ESPE Abstracts

Introduction: Familial glucocorticoid deficiency (FGD), also known as hereditary resistance to ACTH, is a rare autosomal recessive disease characterized by an isolated deficiency of glucocorticoids. We report the case of a child who presented with type 1 FGD due to mutation of the ACTH receptor, melanocortin-2 receptor (MC2R), associated with monosomy 9p.

Case presentation: A 1-day-old female patient was born to consanguineous parents (second degree). Her birth weight and length were 2.7 kg and 49 cm, respectively. She was admitted to the neonatal unit for suspicion of metabolic disease because there was a family history of 2 previous deaths. One sister and one brother died 3 and 04 days respectively after birth due to dyspnea and hypoglycemia. Another 4-years-old brother was healthy. On examination, hyperpigmentation of the skin was noted with mild facial dysmorphism, she had a normal genitalia. Endocrine investigations revealed hypoglycemia, low cortisol levels (7,55 nmol/L, normal range: 138 - 500) with extremely elevated ACTH levels (1537 pg/mL, normal range: 6.4–40). Oral hydrocortisone treatment dose of 20 mg/m² per day was started. Caryotyping revealed a partial monosomy 9 and molecular analysis of the patient revealed a novel homozygous mutation c.112G˃Ap.(Gly38Arg) in MC2R which is compatible with the clinical diagnosis of familial glucocorticoid deficiency type1.
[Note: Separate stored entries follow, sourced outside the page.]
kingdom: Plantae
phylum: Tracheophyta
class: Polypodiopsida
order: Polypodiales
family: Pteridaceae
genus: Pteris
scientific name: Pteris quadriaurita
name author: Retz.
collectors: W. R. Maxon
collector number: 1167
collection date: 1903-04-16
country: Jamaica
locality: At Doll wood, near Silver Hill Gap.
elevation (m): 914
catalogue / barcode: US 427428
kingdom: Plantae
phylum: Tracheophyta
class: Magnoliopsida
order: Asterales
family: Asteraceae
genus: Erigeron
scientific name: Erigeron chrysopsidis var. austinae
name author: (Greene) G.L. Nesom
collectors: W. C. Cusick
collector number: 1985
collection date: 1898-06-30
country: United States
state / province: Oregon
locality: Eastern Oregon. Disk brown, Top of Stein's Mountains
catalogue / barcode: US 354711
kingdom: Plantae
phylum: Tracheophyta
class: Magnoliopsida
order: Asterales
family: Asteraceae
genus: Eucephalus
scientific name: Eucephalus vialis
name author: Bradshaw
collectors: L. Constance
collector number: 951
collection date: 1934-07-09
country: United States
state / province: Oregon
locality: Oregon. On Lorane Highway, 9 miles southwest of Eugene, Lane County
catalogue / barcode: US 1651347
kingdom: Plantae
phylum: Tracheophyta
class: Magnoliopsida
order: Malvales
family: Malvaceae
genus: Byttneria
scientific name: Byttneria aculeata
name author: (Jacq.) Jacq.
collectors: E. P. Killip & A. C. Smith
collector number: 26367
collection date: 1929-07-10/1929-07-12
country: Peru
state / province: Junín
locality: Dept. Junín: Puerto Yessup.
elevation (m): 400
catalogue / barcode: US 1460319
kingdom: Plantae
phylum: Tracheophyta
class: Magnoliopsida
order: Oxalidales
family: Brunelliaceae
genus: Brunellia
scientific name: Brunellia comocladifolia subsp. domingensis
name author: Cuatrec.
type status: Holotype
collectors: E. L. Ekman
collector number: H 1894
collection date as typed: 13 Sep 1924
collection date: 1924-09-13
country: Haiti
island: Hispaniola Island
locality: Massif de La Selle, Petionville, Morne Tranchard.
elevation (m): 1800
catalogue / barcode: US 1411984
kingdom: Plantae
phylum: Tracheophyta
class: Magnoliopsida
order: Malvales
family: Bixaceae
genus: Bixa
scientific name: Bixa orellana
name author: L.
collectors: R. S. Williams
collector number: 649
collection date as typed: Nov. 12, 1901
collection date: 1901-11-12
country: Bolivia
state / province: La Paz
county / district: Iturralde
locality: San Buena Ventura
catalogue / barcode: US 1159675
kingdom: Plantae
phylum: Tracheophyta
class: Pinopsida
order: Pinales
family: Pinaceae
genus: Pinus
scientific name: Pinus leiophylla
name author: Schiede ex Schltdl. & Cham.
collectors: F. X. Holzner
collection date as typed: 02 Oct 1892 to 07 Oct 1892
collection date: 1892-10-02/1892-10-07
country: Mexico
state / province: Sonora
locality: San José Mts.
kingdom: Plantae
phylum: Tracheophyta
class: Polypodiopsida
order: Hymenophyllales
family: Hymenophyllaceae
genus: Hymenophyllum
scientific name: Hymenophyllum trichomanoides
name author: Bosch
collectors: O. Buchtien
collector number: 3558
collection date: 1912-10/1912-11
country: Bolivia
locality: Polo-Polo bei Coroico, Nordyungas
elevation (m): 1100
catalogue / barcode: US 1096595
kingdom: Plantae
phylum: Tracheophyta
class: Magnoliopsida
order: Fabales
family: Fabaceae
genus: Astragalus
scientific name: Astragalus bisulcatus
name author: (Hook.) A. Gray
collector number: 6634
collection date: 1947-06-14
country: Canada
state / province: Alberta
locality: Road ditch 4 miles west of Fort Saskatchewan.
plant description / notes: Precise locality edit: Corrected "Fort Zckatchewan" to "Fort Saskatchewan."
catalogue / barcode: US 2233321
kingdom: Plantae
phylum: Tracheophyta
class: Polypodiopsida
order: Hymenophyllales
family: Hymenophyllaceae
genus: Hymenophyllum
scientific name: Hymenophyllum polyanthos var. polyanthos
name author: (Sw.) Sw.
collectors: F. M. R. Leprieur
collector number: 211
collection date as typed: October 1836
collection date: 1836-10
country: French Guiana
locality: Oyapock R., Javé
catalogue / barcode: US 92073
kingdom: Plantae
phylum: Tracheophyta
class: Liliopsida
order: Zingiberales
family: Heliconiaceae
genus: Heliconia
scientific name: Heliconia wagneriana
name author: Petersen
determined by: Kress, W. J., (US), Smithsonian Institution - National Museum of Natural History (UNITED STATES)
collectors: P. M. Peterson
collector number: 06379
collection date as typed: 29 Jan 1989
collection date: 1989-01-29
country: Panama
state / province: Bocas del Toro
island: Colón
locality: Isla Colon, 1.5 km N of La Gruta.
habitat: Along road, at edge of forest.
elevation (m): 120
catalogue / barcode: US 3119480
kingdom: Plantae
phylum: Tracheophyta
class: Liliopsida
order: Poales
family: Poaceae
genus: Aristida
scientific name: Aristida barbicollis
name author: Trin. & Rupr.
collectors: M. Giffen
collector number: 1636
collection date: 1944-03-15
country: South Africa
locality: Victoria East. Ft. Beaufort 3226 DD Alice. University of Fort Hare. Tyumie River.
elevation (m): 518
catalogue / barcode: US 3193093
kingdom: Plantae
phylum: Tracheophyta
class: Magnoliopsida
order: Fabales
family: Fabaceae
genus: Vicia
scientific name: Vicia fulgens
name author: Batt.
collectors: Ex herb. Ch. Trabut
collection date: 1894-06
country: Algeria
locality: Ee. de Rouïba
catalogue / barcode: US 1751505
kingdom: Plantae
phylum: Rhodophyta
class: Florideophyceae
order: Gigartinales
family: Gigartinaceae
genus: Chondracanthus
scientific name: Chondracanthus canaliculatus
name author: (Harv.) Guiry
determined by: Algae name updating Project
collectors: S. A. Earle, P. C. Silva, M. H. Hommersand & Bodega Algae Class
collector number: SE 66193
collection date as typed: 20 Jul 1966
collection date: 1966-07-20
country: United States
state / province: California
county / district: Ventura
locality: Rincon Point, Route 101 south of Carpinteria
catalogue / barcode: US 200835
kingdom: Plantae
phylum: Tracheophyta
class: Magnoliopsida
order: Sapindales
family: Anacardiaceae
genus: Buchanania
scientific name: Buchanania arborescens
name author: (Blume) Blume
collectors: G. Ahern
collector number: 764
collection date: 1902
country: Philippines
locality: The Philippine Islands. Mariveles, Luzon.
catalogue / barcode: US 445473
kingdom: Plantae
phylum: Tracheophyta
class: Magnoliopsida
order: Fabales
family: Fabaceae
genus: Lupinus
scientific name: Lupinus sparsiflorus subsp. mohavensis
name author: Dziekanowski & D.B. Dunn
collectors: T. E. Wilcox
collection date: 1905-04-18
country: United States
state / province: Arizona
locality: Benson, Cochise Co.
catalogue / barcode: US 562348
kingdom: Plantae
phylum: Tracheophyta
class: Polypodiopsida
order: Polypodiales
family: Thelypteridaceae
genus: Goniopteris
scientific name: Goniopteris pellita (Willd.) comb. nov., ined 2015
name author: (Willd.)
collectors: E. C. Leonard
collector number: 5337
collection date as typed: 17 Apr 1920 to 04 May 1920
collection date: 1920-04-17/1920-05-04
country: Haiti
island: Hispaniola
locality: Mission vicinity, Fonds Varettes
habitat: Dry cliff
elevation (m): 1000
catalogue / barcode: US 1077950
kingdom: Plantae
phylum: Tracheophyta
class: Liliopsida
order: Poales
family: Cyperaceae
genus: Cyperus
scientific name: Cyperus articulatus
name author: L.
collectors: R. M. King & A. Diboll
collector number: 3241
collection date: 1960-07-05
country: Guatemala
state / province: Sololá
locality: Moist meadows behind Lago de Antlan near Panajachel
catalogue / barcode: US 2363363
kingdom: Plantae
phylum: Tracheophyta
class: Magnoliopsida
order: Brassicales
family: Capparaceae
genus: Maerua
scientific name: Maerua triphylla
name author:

Discussion: The common presentation of FGD occurs during the neonatal period, typically with hypoglycemia and hyperpigmentation, as shown in our patient. Sequence analysis revealed a homozygous deletion of 1 nucleotide at position c.112 of the MC2R gene. This mutation has not been described in the literature so far. Screening of family members for gene mutation revealed both parents are heterozygous. The dilemma in our case was that our patient also had a deletion 9p syndrome. Mutation of the court arm of chromosome 9 has been associated with other disorders, with or without additional features of monosomy 9, but never with adrenal deficiency, especially with a MC2R mutation.

Conclusion: This rare disease (MC2R mutation) needs to be considered when dealing with any case of hypoglycemia and hyperpigmentation. However, further research is required to understand the mechanism that explains the association between deletion 9p syndrome and the MC2R mutation.